Exercising can create soreness but so does sitting, said Lisa Herrington, a NASM-certified personal trainer and founder of FIT House Davis in Davis, California. People who are too sedentary often have an aching back or stiffness that lasts all day. “When we’re not moving enough, things just start to stick,” Herrington says.

Besides feeling sore and stiff, there are other common signs showing that you may need to start moving more::

  • Lethargy. Feeling tired and sleepy all the time may show that you are not getting the natural energy boost that exercise provides.
  • Unexpected weight gain. Consistent eating and lack of exercise can mean that you are not burning enough calories through daily movement.
  • Poor posture.

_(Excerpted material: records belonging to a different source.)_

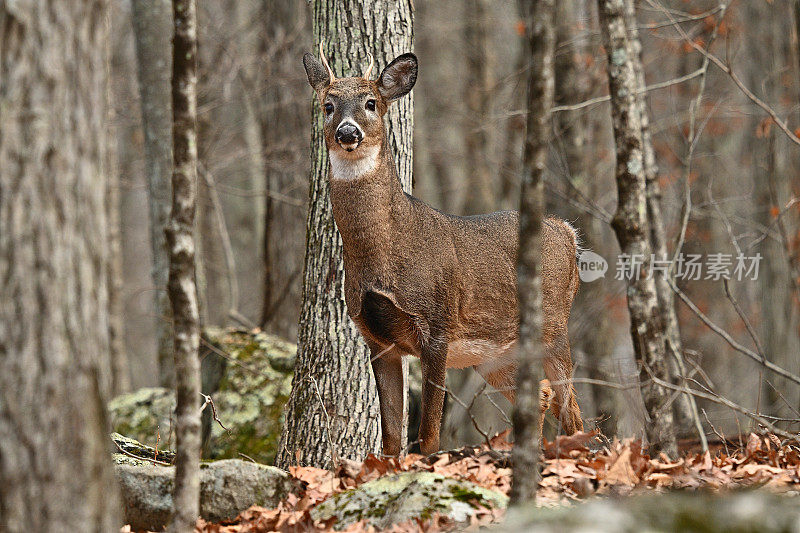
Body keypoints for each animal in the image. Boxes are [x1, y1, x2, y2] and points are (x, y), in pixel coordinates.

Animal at [304, 45, 584, 456]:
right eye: (328, 105)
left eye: (371, 103)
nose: (348, 132)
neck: (387, 252)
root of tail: (566, 231)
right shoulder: (377, 339)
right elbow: (391, 435)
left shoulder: (437, 323)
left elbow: (429, 432)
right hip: (495, 353)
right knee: (543, 396)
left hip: (554, 323)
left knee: (570, 406)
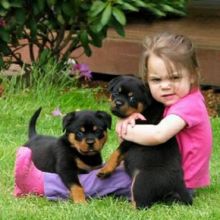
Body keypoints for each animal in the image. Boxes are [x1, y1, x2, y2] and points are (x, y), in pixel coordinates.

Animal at [98, 76, 192, 209]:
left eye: (132, 98)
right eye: (116, 93)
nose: (118, 103)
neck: (146, 109)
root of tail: (179, 184)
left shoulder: (132, 136)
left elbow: (116, 153)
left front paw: (105, 170)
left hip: (141, 181)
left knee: (141, 204)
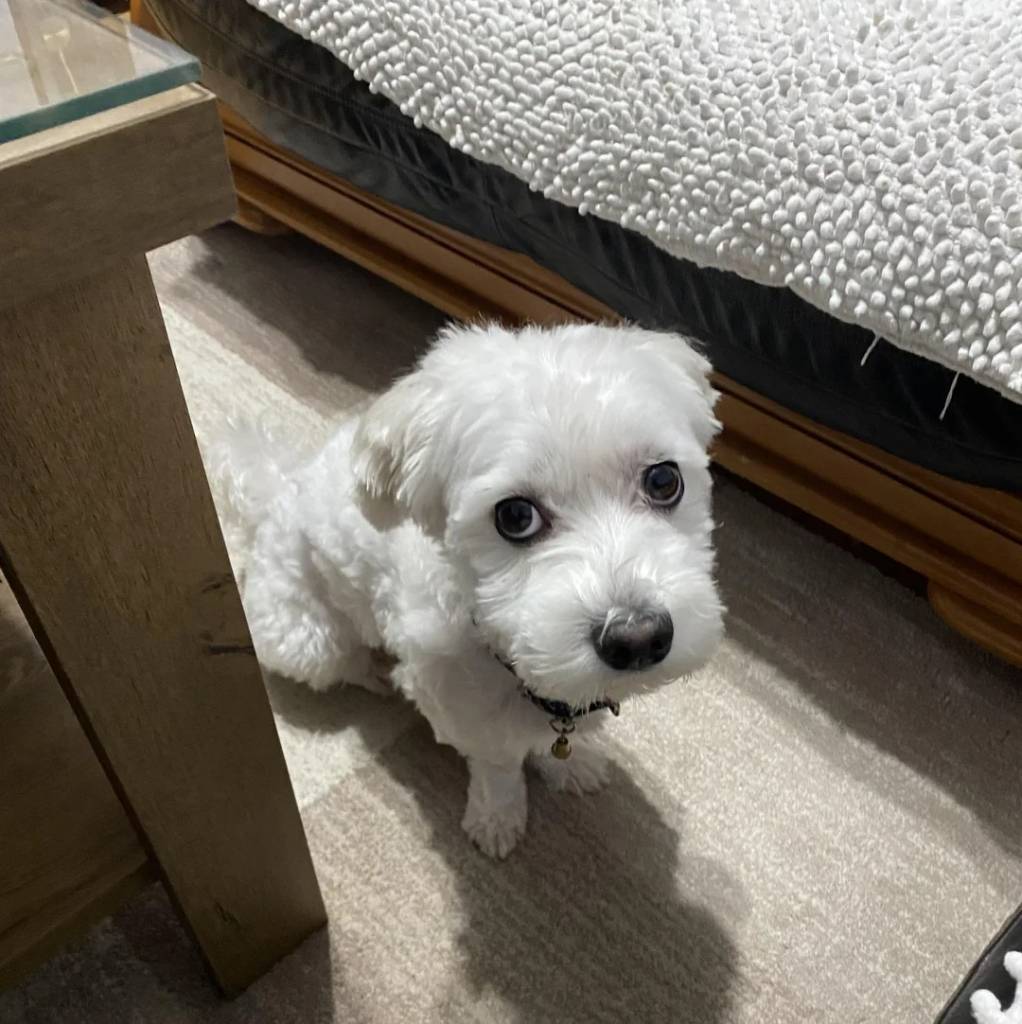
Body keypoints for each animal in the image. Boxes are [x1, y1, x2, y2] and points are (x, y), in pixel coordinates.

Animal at [211, 322, 724, 858]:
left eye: (664, 480)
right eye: (515, 516)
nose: (639, 638)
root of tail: (275, 496)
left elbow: (560, 746)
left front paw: (574, 763)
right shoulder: (464, 713)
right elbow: (498, 767)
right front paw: (497, 818)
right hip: (307, 641)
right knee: (339, 660)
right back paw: (374, 671)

According to Herrington, without the core and upper-body strength needed to maintain a healthy posture, you might begin to slouch or hunch over at the shoulders. Strength training and core work can improve poor posture.
  • Trouble doing daily tasks. If you are otherwise healthy, but get easily winded, tired or sore when you stand, sit, carry groceries, or even open jars—you may be a good candidate for more exercise.

According to Meissner, a simple way to remedy this is to exercise. “Any movement—as long as it’s safe movement—will have [a] positive effect,” Meissner said.